Das Handwerk: Unzählige Berufsbilder, Auftragssituationen und Fahrprofile. Mit diesen Erkenntnissen aus Ich entlaste Städte 2 können Sie Ihren Fuhrpark weiterentwickeln. Unserer Erfahrung nach gibt es keine Pauschallösung für bestimmte Gewerke – es lohnt, sich Fahrzeuge individuell auszusuchen. Ein guter Plan und eine motivierte Führungsebene sollten die Basis sein. Achten Sie darauf, die Mitarbeitenden früh einzubinden und intensiv nach geeigneten Einsatzszenarien zu suchen.

1. Feste Touren bzw. Einsatzzwecke sichern die langfristig erfolgreiche Nutzung von Lastenrädern bzw. LEV. Faustregel für die absolute Untergrenze für Lastenräder: Mindestens ein Nutzungstag pro Woche, mindestens 4 Kilometer Strecke. Manchmal gibt es keine festen planbaren Fahrten, weswegen es auf eine Nutzung nach Bedarf hinausläuft. Für diesen Fall sollten Sie den Bedarf managen, bspw. in dem klar geregelt wird, für welche Fahrten Lastenrad bzw. LEV genutzt werden.

2. Maximale Tagesfahrleistungen von 20-30 Kilometern für Lastenräder sind ideal. Oft sind zeitsparende Abkürzungen möglich, bspw. durch Grünflächen, Durchfahrtssperren und Einbahnstraßen.

3. Bei Parkplatznot, Staus und Mitarbeitenden ohne Führerschein steigern Lastenräder die Produktivität des Unternehmens. Denn: Ein Handwerkerparkausweis bietet keine Parkplatzgarantie, und im Stau nützt er nichts. Mit dem Lastenrad werden Parkplatzsuchzeiten und Fußwege eingespart: Parken direkt vor der Tür des Kunden wird möglich – das Lastenrad dient dann gleichzeitig als Materialwagen.

4. Lastenräder ermöglichen Umstrukturierungen bei der Arbeitsorganisation, bspw. den Neuzuschnitt von Aufgaben und Touren, um die Vorteile bestmöglich zu nutzen. Lastenräder sind Ein-Personen-Fahrzeuge – bündeln Sie Allein-Einsätze beim Lastenrad. Tipp: Bei größeren Projekten bzw. Baustellen ist es manchmal möglich, das gesamte Material zum Start per LKW anzuliefern; an den Folgetagen können die Mitarbeitenden dann per (Lasten-)Rad, ÖPNV, LEV o.ä. direkt vom Wohnort aus zum Kunden fahren.

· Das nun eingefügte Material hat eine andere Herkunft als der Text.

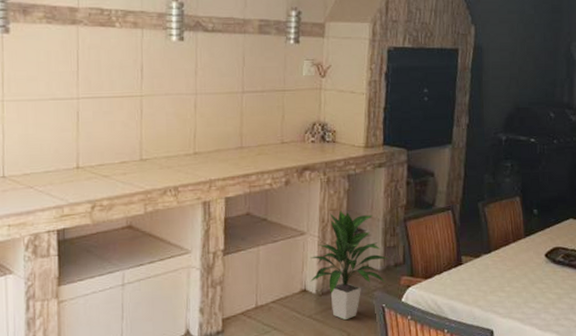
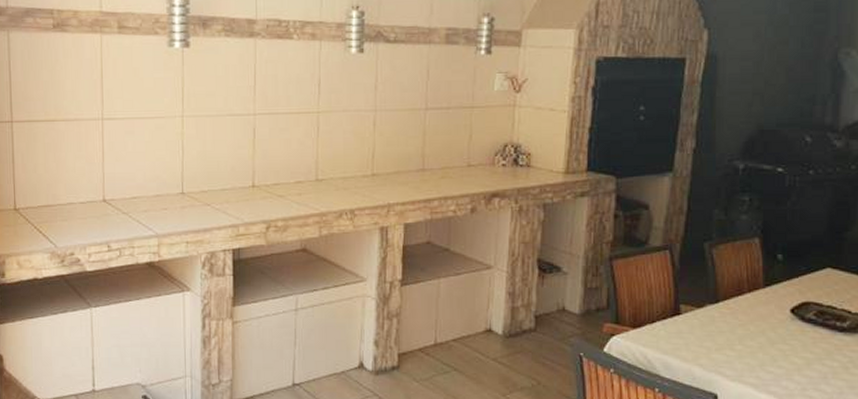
indoor plant: present [310,210,390,321] -> none [496,244,590,367]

5. Motivierte Mitarbeitende sind extrem wichtig für den Erfolg. Tipp: Bei Lastenrad-Akzeptanzproblemen Aufgaben bzw. Teams umstrukturieren oder gezielt Fahrrad-affine Leute suchen und einstellen. Stellen Sie zudem wetterfeste Arbeitskleidung für die Radfahrenden zur Verfügung.

6. Die Fahrzeuggröße muss passen: Ermitteln Sie Ihren Transportbedarf und wählen Sie das Lastenrad entsprechend aus. Denken Sie bei großen und sperrigen Lasten auch über kompakteres Werkzeug bzw. vorabgelängtes Material oder einen Lastenrad-Anhänger nach.

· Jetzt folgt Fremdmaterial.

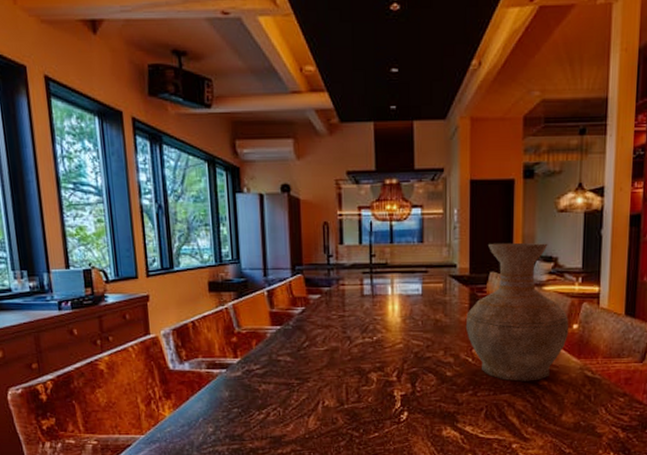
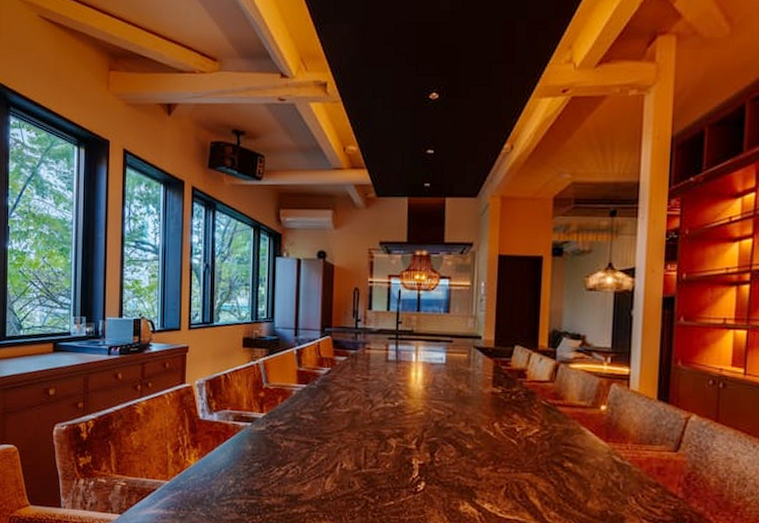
vase: present [465,242,569,382] -> none [488,317,597,462]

7. Erheben Sie zuerst Daten: Was kostet der Fuhrpark wirklich? Welche Fahrzeuge werden kaum genutzt? Wie viel Zeit geht in Staus verloren? Was kostet (Falsch-)Parken?

8. Klare Verantwortlichkeiten für das Transformations-Projekte definieren: Erfolgreich teilnehmende Unternehmen hatten meist eine klar verantwortliche Person für das Flottenumstellungs-Projekt, als Schnittstelle zwischen der Führungsebene, den Fahrenden und auch der Werkstatt. Sie sollten in Ihrem Betrieb deshalb eine solche Verantwortlichkeit zuweisen.